5. How the Pipeline Works¶

test-job → installs dependencies and runs unit tests.
train-job → trains the model and saves artifacts (models, logs).
evaluate-job → uses the trained model to compute evaluation metrics.

Artifacts let you pass files (e.g., models) between jobs.

6. Why use uv instead of pip?¶

Faster than pip and poetry.
Reproducible with lockfiles.
Compatible with requirements.txt and pip.
Lightweight and easy to integrate.

Example replacement:

pip install -r requirements.txt   # old
uv pip install -r requirements.txt  # new

7. Advanced: Using `pyproject.toml`¶

If your project is structured as a Python package, you can drop requirements.txt in favor of a pyproject.toml.

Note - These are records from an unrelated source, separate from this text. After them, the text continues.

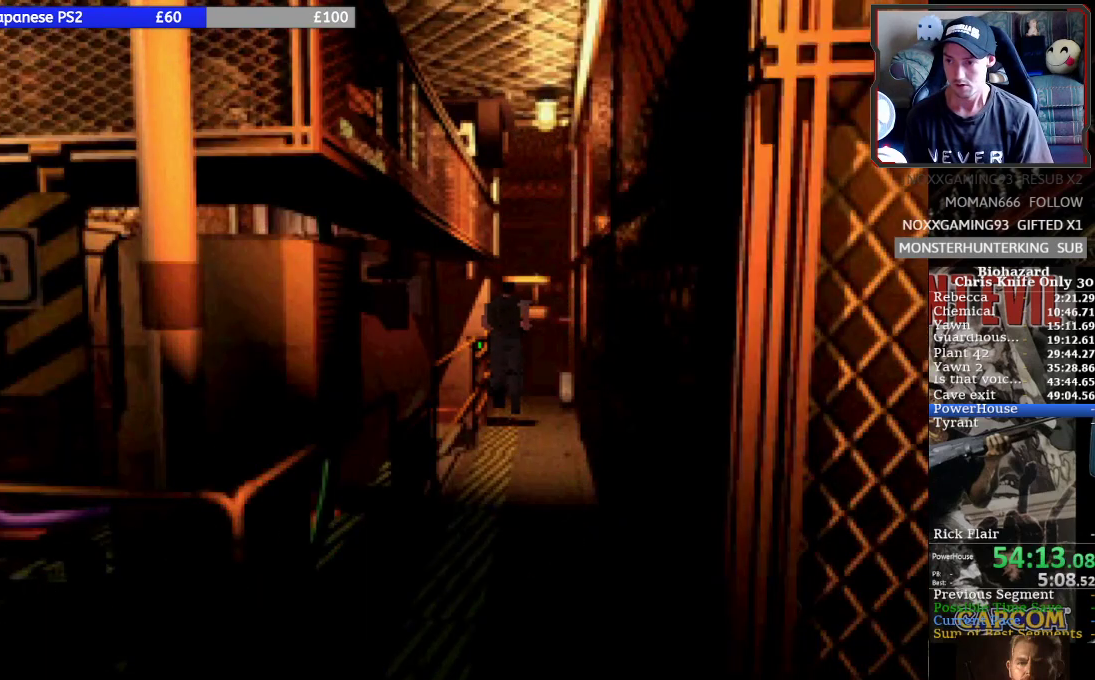
{"buttons": ["SQUARE", "DPAD_UP"], "left_stick": "center", "events": [[133, "DPAD_RIGHT", "down"], [467, "DPAD_RIGHT", "up"]]}
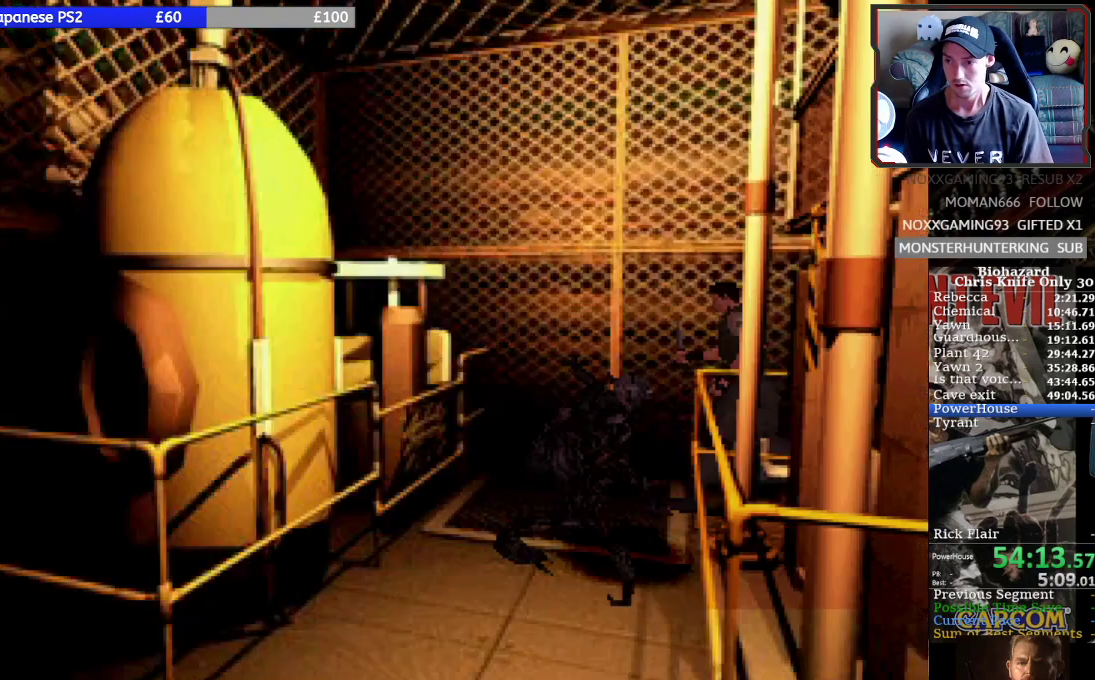
{"buttons": ["SQUARE", "DPAD_UP", "DPAD_LEFT"], "left_stick": "center", "events": [[33, "DPAD_LEFT", "down"]]}
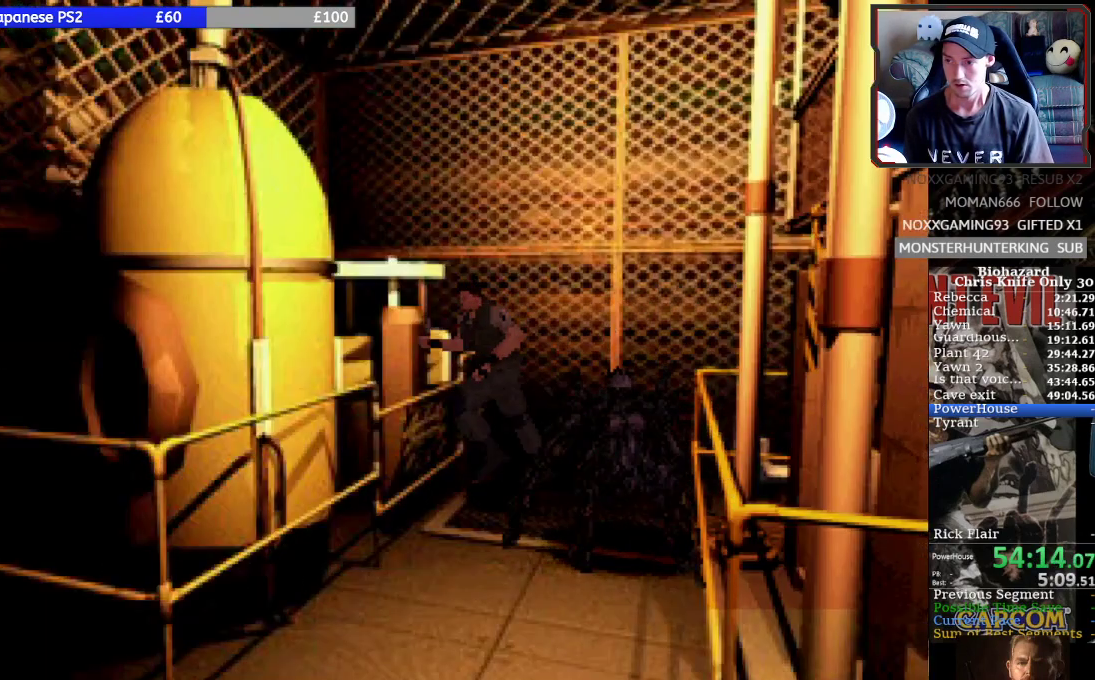
{"buttons": ["SQUARE", "DPAD_UP", "DPAD_LEFT"], "left_stick": "center", "events": []}
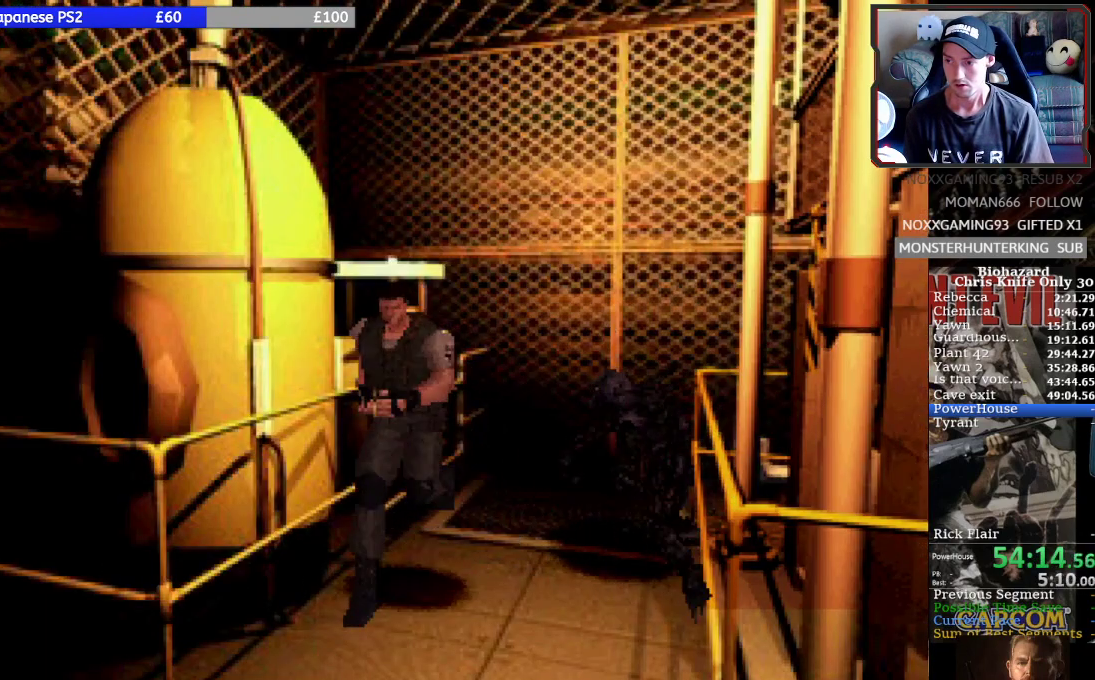
{"buttons": ["SQUARE", "DPAD_UP", "DPAD_LEFT"], "left_stick": "center", "events": [[133, "DPAD_LEFT", "up"], [400, "DPAD_LEFT", "down"]]}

Then installation becomes:

uv pip install .

8. Best Practices for Data Scientists¶

Separate exploration and production → keep notebooks for exploration, scripts for pipelines.
Write unit tests → check preprocessing, missing values, feature engineering, etc.
Pin dependencies → use exact versions in requirements.txt or a lockfile.
Log experiments → save metrics and hyperparameters (e.g., MLflow, W&B).
Don’t commit raw data → use external storage (S3, DVC, etc.).

With this setup, a junior data scientist can confidently use GitLab CI/CD to automate testing, training, and evaluation of their ML models.